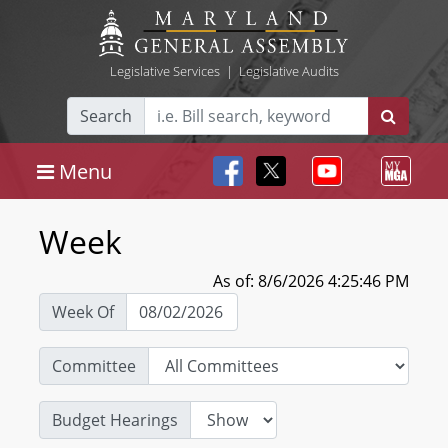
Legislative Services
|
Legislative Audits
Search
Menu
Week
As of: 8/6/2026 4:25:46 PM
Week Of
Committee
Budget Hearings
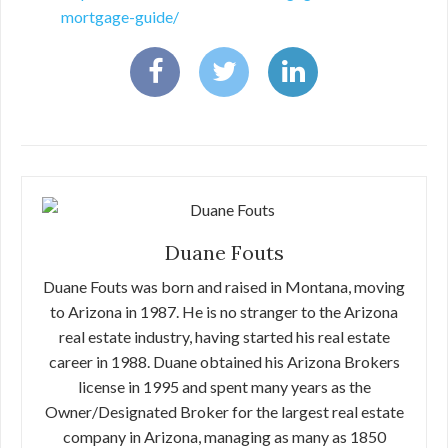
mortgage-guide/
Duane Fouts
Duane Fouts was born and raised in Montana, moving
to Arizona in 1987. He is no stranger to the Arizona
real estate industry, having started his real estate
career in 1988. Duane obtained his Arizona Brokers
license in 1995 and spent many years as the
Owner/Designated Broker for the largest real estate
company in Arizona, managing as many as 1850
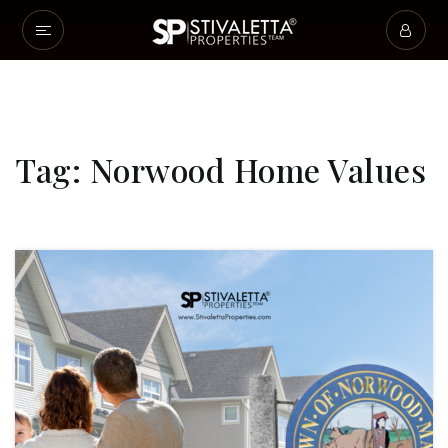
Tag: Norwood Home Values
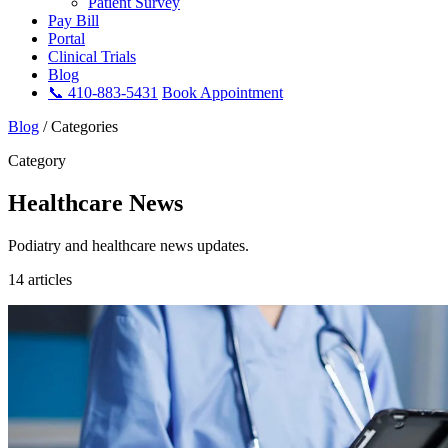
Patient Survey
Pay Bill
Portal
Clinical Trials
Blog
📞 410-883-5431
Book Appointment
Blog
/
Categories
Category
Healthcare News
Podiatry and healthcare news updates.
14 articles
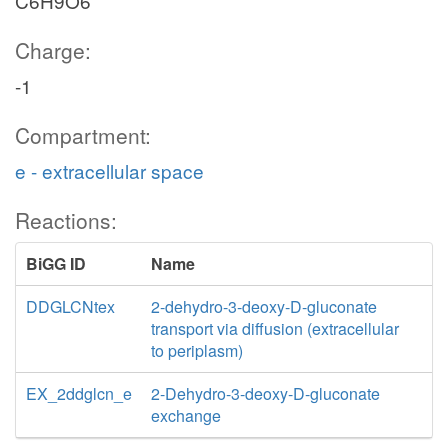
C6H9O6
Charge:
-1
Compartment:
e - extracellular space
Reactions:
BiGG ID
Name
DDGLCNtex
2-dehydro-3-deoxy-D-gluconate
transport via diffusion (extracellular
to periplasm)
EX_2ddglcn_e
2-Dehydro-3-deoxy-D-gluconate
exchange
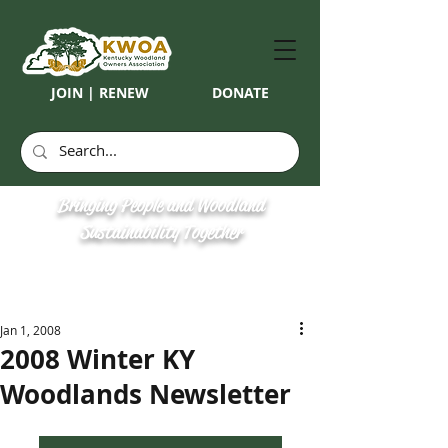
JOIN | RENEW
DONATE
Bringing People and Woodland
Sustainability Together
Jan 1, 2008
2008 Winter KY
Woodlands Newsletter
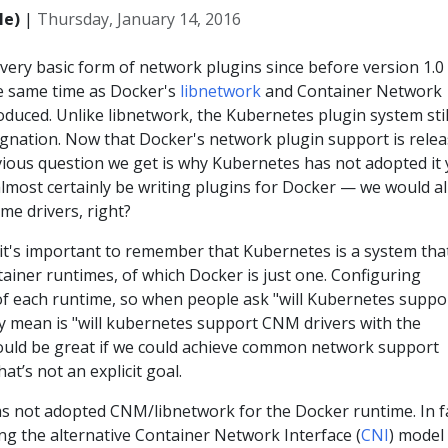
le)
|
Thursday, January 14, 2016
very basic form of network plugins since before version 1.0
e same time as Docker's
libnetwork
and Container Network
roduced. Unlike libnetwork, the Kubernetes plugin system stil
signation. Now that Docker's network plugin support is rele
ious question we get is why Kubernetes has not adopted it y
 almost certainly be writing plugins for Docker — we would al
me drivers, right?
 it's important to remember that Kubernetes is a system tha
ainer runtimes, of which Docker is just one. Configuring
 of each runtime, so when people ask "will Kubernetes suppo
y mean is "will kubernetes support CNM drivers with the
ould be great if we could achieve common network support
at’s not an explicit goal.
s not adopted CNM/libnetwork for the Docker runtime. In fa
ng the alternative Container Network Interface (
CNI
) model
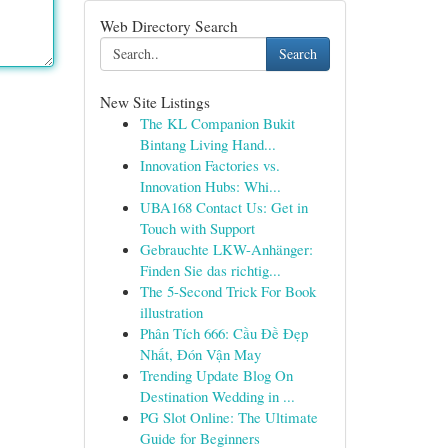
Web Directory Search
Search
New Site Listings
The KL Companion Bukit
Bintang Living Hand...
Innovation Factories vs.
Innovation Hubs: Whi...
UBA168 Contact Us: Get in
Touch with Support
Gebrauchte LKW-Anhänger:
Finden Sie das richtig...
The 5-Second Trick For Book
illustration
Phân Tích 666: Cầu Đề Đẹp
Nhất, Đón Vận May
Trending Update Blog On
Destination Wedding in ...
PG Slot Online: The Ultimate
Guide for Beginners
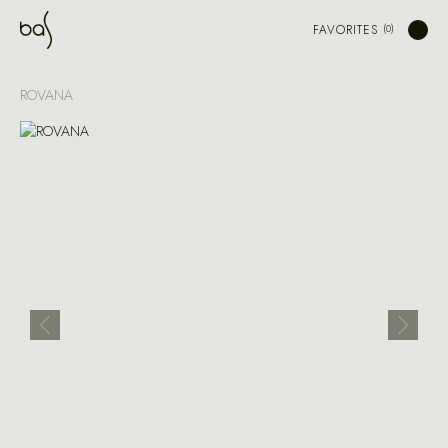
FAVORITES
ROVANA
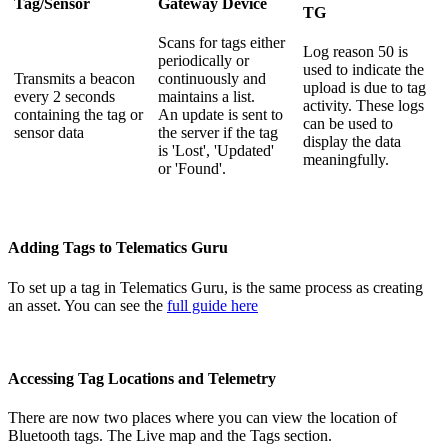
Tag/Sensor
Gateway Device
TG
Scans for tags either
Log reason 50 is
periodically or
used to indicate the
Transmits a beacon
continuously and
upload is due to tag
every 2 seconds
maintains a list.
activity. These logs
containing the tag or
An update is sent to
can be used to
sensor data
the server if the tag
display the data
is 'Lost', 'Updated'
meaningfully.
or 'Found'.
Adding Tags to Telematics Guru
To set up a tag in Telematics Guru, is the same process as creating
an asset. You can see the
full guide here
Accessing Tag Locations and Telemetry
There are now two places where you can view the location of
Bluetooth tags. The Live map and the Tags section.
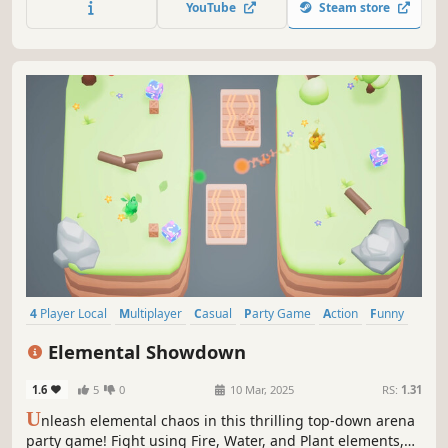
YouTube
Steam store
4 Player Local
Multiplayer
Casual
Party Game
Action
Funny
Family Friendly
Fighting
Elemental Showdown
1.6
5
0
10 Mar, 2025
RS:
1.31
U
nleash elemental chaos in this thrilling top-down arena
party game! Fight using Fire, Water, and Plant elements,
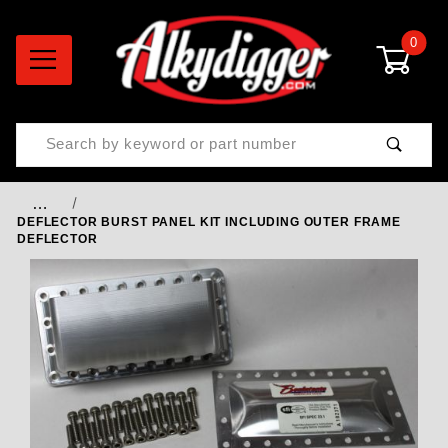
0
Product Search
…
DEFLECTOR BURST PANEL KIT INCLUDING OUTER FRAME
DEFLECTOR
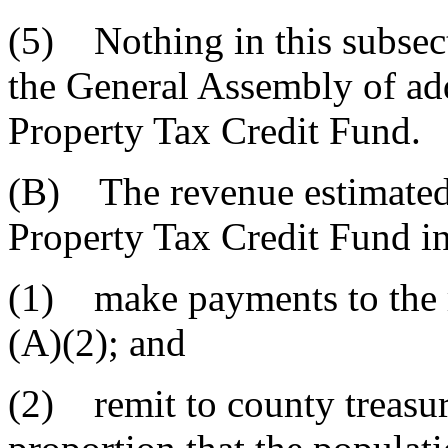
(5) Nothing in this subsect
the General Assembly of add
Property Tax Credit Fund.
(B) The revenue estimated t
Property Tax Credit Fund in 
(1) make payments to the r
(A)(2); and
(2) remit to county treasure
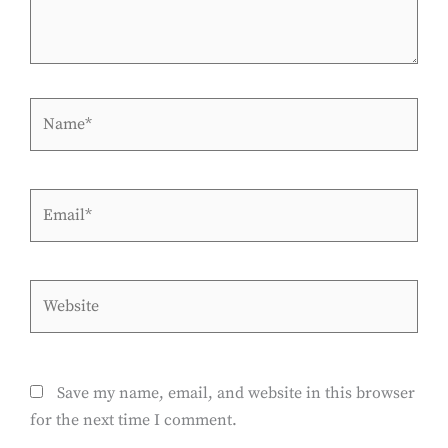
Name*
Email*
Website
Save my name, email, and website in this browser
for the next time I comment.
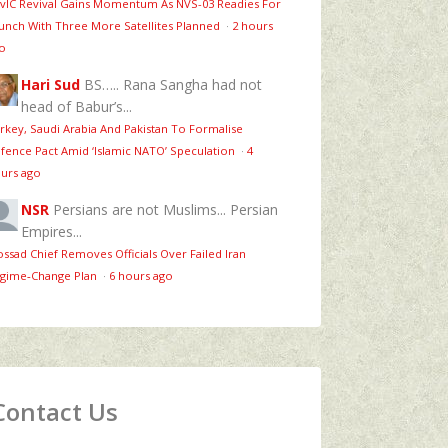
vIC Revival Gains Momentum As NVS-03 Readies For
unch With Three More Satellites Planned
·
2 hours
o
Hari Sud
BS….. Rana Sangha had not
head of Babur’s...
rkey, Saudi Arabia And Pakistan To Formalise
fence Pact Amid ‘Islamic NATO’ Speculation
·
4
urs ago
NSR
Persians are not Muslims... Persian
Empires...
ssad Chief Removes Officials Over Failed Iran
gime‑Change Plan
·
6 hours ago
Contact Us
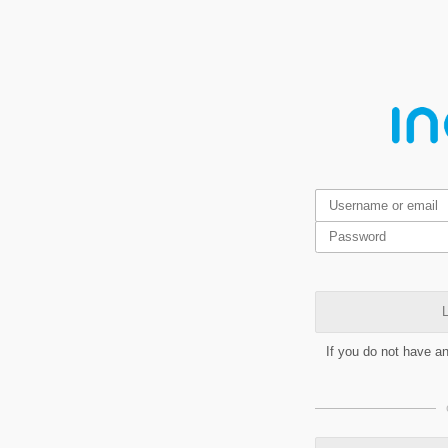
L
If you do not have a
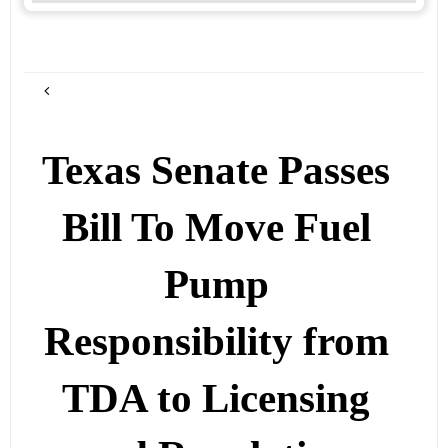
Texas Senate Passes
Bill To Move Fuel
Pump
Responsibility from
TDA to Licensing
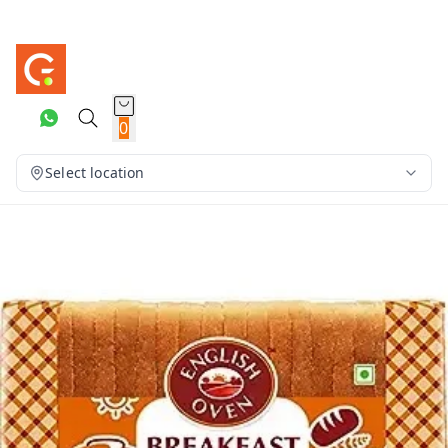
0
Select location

━━━━━━━━━━━━━━━━

Produce the number of lines in the data containing the string "plugins", with nothing added.

» **TASK OUTPUT**: 2